Nvidia CEO Jensen Huang says his AI chips are improving faster
Huang said in an interview
“Our systems are progressing way faster than Moore’s Law,”
Gordon Moore, a co-founder of Intel, came up with the idea of Moore’s Law in 1965. It said that as the number of transistors on computer chips increased, the devices’ performance would essentially double annually. This forecast largely came to pass, resulting in decades of rapidly increasing capabilities and falling costs.
Moore’s Law has slowed down in recent years. Huang asserts, however, that Nvidia’s AI processors are developing at a quicker rate than their own; the company boasts that its most recent data center superchip can process AI inference workloads more than 30 times faster than its predecessor.
Huang said
“We can build the architecture, the chip, the system, the libraries, and the algorithms all at the same time,”. “If you do that, then you can move faster than Moore’s Law, because you can innovate across the entire stack.”
The CEO of Nvidia made the audacious assertion at a time when many are wondering if AI has reached a standstill. Nvidia’s AI chips are used by top AI labs like Google, OpenAI, and Anthropic to train and execute their AI models; improvements to these chips should result in even greater gains in the capabilities of AI models.

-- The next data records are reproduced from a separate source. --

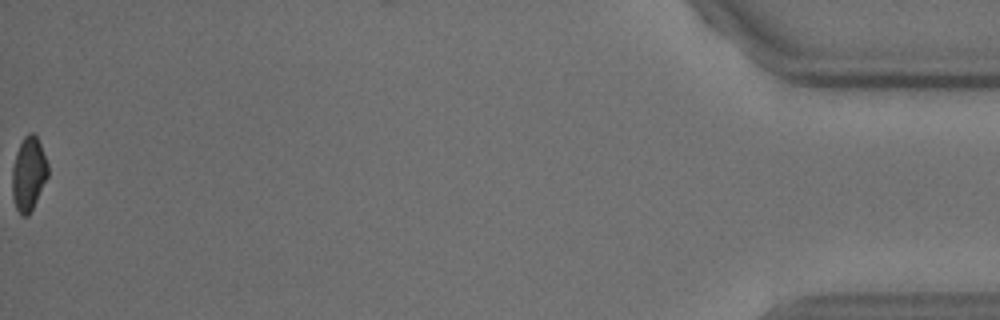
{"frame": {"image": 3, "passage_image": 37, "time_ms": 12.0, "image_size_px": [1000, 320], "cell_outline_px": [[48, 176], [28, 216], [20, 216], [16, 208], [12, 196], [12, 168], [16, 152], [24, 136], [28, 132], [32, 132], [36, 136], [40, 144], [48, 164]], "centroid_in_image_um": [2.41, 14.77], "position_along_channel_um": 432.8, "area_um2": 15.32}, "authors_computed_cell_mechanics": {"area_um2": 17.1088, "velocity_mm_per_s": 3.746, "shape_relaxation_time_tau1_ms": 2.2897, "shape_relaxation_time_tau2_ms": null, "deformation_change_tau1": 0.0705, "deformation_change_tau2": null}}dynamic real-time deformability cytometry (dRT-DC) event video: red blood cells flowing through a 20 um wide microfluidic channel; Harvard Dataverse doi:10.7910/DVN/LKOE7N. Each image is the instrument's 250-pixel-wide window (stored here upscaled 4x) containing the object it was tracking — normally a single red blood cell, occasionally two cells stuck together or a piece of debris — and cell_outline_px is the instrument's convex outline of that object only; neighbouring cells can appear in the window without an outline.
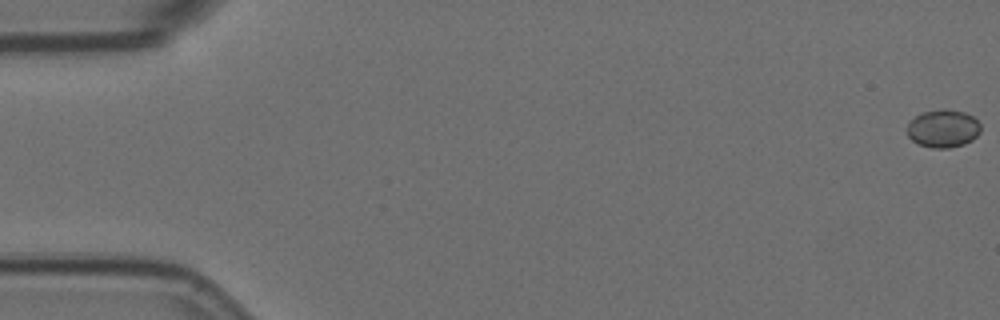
{"species": "Egyptian fruit bat (a non-hibernating species)", "species_latin": "Rousettus aegyptiacus", "temperature_condition": "room temperature", "stored_images_in_passage": 5, "camera_frame_rate_fps": 3000, "um_per_image_px": 0.085, "animal": {"sex": "female"}, "frame": {"image": 1, "passage_image": 1, "time_ms": 0.0, "image_size_px": [1000, 320], "cell_outline_px": [[980, 132], [972, 140], [964, 144], [948, 148], [932, 148], [920, 144], [912, 140], [908, 136], [908, 124], [916, 116], [924, 112], [944, 108], [964, 112], [972, 116], [980, 124]], "centroid_in_image_um": [80.18, 10.92], "position_along_channel_um": 4.8, "area_um2": 16.07}}
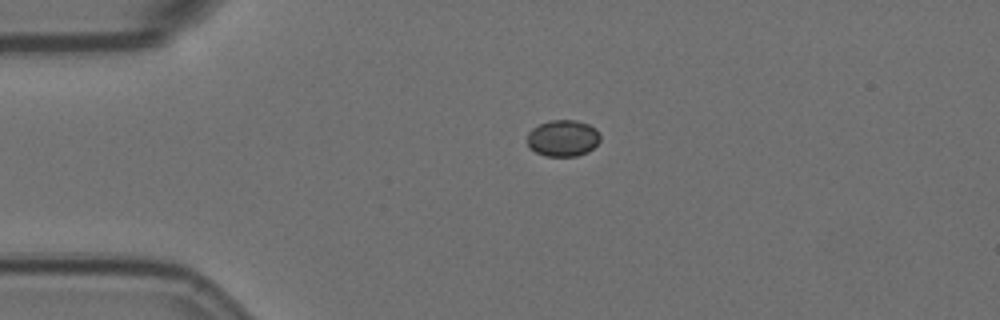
{"frame": {"image": 2, "passage_image": 4, "time_ms": 1.0, "image_size_px": [1000, 320], "cell_outline_px": [[600, 140], [588, 152], [576, 156], [544, 156], [528, 148], [528, 132], [532, 128], [548, 120], [576, 120], [588, 124], [596, 128], [600, 136]], "centroid_in_image_um": [47.83, 11.74], "position_along_channel_um": 37.2, "area_um2": 15.61}}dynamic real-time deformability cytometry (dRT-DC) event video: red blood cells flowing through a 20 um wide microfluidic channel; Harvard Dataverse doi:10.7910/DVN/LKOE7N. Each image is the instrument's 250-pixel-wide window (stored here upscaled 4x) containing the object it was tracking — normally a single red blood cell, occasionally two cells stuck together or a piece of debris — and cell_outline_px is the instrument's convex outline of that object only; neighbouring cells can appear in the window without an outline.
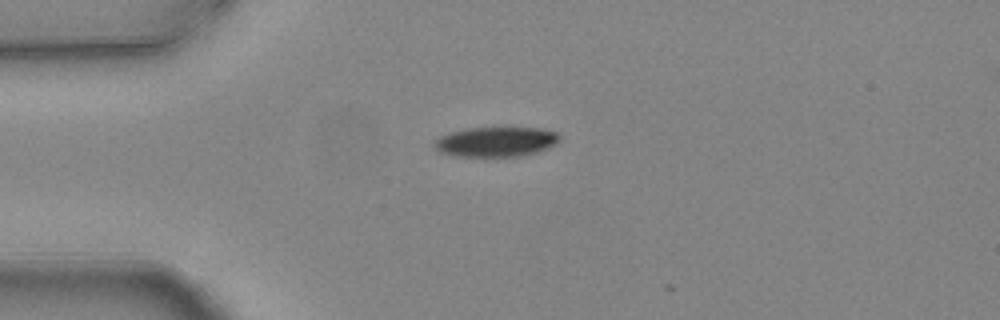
{"species": "common noctule bat (a hibernating species)", "species_latin": "Nyctalus noctula", "temperature_condition": "warm", "stored_images_in_passage": 5, "camera_frame_rate_fps": 3000, "um_per_image_px": 0.085, "animal": {"sex": "female", "body_mass_g": 24.6, "forearm_length_mm": 56.2}, "frame": {"image": 1, "passage_image": 1, "time_ms": 0.0, "image_size_px": [1000, 320], "cell_outline_px": [[560, 140], [556, 144], [536, 152], [520, 156], [452, 156], [440, 152], [432, 144], [432, 140], [440, 136], [452, 132], [468, 128], [540, 128], [556, 132], [560, 136]], "centroid_in_image_um": [42.12, 12.05], "position_along_channel_um": 42.9, "area_um2": 21.73}}
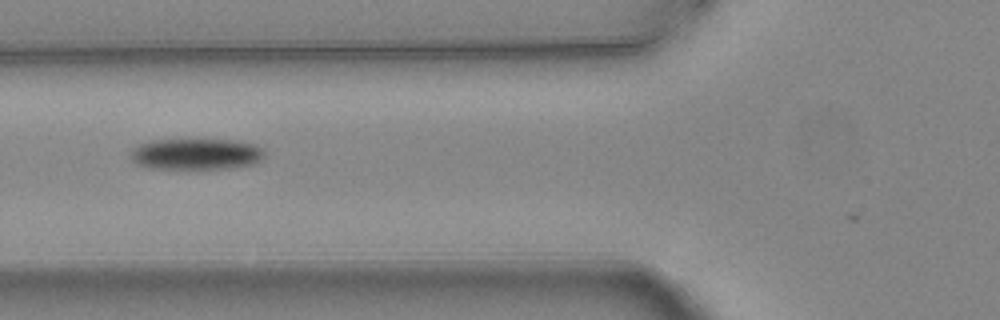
{"frame": {"image": 2, "passage_image": 3, "time_ms": 0.667, "image_size_px": [1000, 320], "cell_outline_px": [[264, 156], [260, 160], [252, 164], [224, 168], [148, 168], [136, 164], [132, 160], [132, 148], [148, 140], [236, 140], [256, 144], [264, 148]], "centroid_in_image_um": [16.68, 13.08], "position_along_channel_um": 109.1, "area_um2": 24.22}}
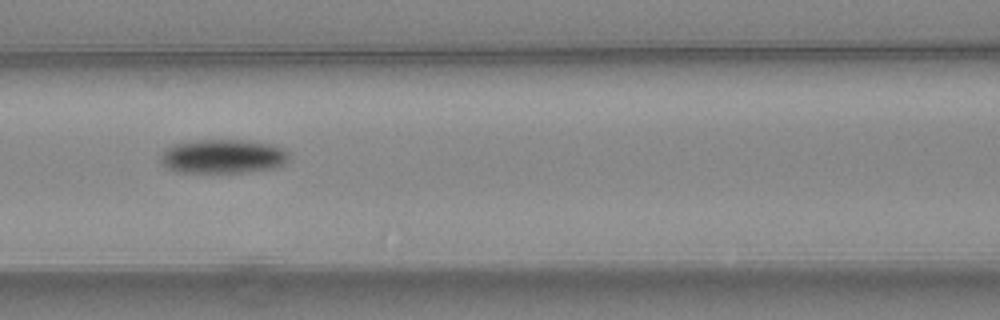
{"frame": {"image": 3, "passage_image": 4, "time_ms": 1.0, "image_size_px": [1000, 320], "cell_outline_px": [[288, 160], [284, 164], [276, 168], [248, 172], [180, 172], [168, 168], [160, 160], [160, 156], [172, 144], [200, 140], [244, 140], [272, 144], [284, 148], [288, 152]], "centroid_in_image_um": [19.0, 13.29], "position_along_channel_um": 147.6, "area_um2": 25.43}}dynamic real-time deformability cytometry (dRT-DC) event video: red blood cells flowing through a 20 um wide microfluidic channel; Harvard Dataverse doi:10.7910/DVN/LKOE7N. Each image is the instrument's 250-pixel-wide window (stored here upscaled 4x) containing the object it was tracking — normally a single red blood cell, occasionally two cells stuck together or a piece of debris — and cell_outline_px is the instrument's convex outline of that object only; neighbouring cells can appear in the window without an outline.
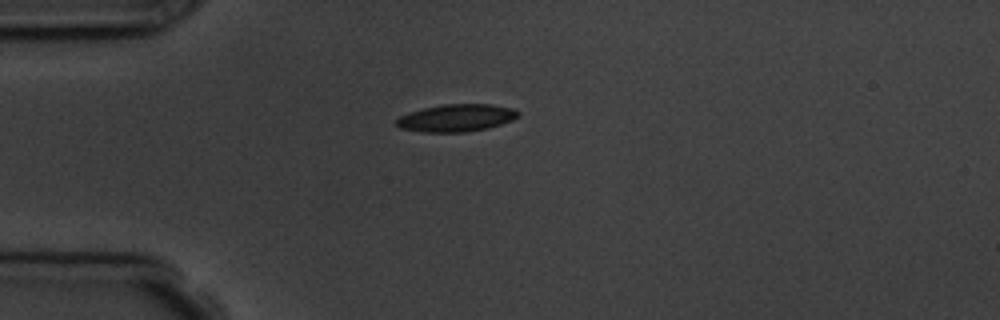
{"species": "common noctule bat (a hibernating species)", "species_latin": "Nyctalus noctula", "temperature_condition": "room temperature", "stored_images_in_passage": 1, "camera_frame_rate_fps": 3000, "um_per_image_px": 0.085, "animal": {"sex": "male", "body_mass_g": 19.5, "forearm_length_mm": 54.6}, "frame": {"image": 1, "passage_image": 1, "time_ms": 0.0, "image_size_px": [1000, 320], "cell_outline_px": [[520, 112], [512, 120], [488, 128], [464, 132], [424, 132], [400, 128], [396, 124], [396, 120], [400, 116], [408, 112], [424, 108], [444, 104], [492, 104], [512, 108]], "centroid_in_image_um": [38.77, 10.02], "position_along_channel_um": 46.2, "area_um2": 19.31}}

Huang has previously claimed that Nvidia is outperforming Moore’s Law. Huang stated in a November podcast that the field of artificial intelligence is headed toward “hyper Moore’s Law.”

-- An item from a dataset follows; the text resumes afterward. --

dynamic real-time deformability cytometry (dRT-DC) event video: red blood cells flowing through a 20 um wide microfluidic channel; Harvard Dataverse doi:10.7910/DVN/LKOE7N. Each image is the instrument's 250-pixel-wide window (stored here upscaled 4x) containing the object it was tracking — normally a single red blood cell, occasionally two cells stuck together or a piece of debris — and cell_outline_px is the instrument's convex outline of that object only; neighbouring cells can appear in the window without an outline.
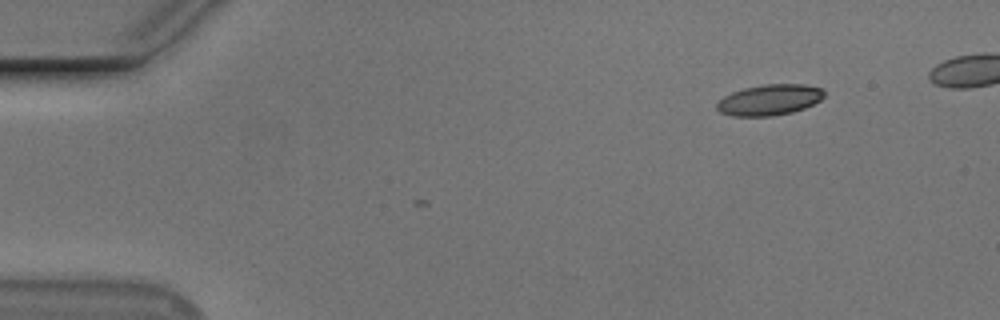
{"species": "Egyptian fruit bat (a non-hibernating species)", "species_latin": "Rousettus aegyptiacus", "temperature_condition": "cold", "stored_images_in_passage": 3, "camera_frame_rate_fps": 3000, "um_per_image_px": 0.085, "animal": {"sex": "male"}, "frame": {"image": 1, "passage_image": 1, "time_ms": 0.0, "image_size_px": [1000, 320], "cell_outline_px": [[824, 96], [820, 100], [804, 108], [792, 112], [772, 116], [732, 116], [720, 112], [716, 108], [716, 104], [724, 96], [732, 92], [744, 88], [764, 84], [804, 84], [824, 88]], "centroid_in_image_um": [65.41, 8.48], "position_along_channel_um": 19.6, "area_um2": 19.31}}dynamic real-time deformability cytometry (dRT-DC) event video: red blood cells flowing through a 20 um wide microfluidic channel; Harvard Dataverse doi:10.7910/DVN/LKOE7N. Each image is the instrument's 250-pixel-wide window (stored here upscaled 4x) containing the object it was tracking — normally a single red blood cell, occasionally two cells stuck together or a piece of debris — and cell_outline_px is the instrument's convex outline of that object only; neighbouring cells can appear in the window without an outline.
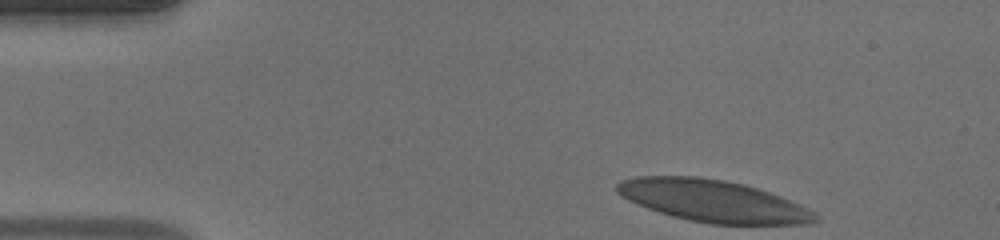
{"species": "human", "species_latin": "Homo sapiens", "temperature_condition": "warm", "stored_images_in_passage": 37, "camera_frame_rate_fps": 3000, "um_per_image_px": 0.085, "donor": {"sex": "male"}, "frame": {"image": 1, "passage_image": 1, "time_ms": 0.0, "image_size_px": [1000, 240], "cell_outline_px": [[816, 220], [800, 224], [712, 224], [692, 220], [660, 212], [648, 208], [616, 192], [616, 184], [624, 180], [640, 176], [700, 176], [724, 180], [744, 184], [768, 192], [788, 200], [812, 212], [816, 216]], "centroid_in_image_um": [60.56, 17.06], "position_along_channel_um": 24.4, "area_um2": 47.16}}
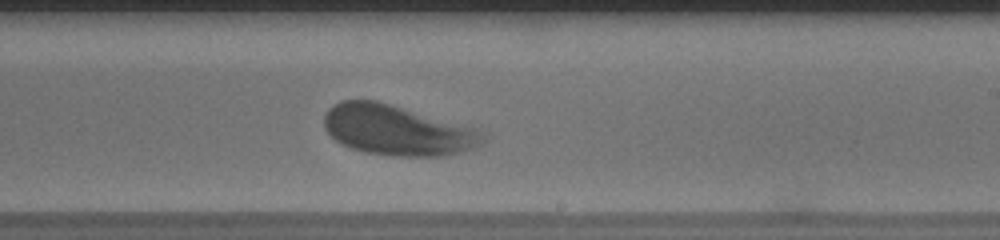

Huang disputes the notion that advancements in AI are stalling. Rather, he asserts that there are currently three active AI scaling laws: test-time compute, which takes place during the inference phase and allows an AI model more time to “think” after each question; post-training, which refines an AI model’s responses using techniques like human feedback; and pre-training, which is the initial training phase where AI models learn patterns from vast amounts of data.
Huang also told
“Moore’s Law was so important in the history of computing because it drove down computing costs,”. “The same thing is going to happen with inference where we drive up the performance, and as a result, the cost of inference is going to be less.”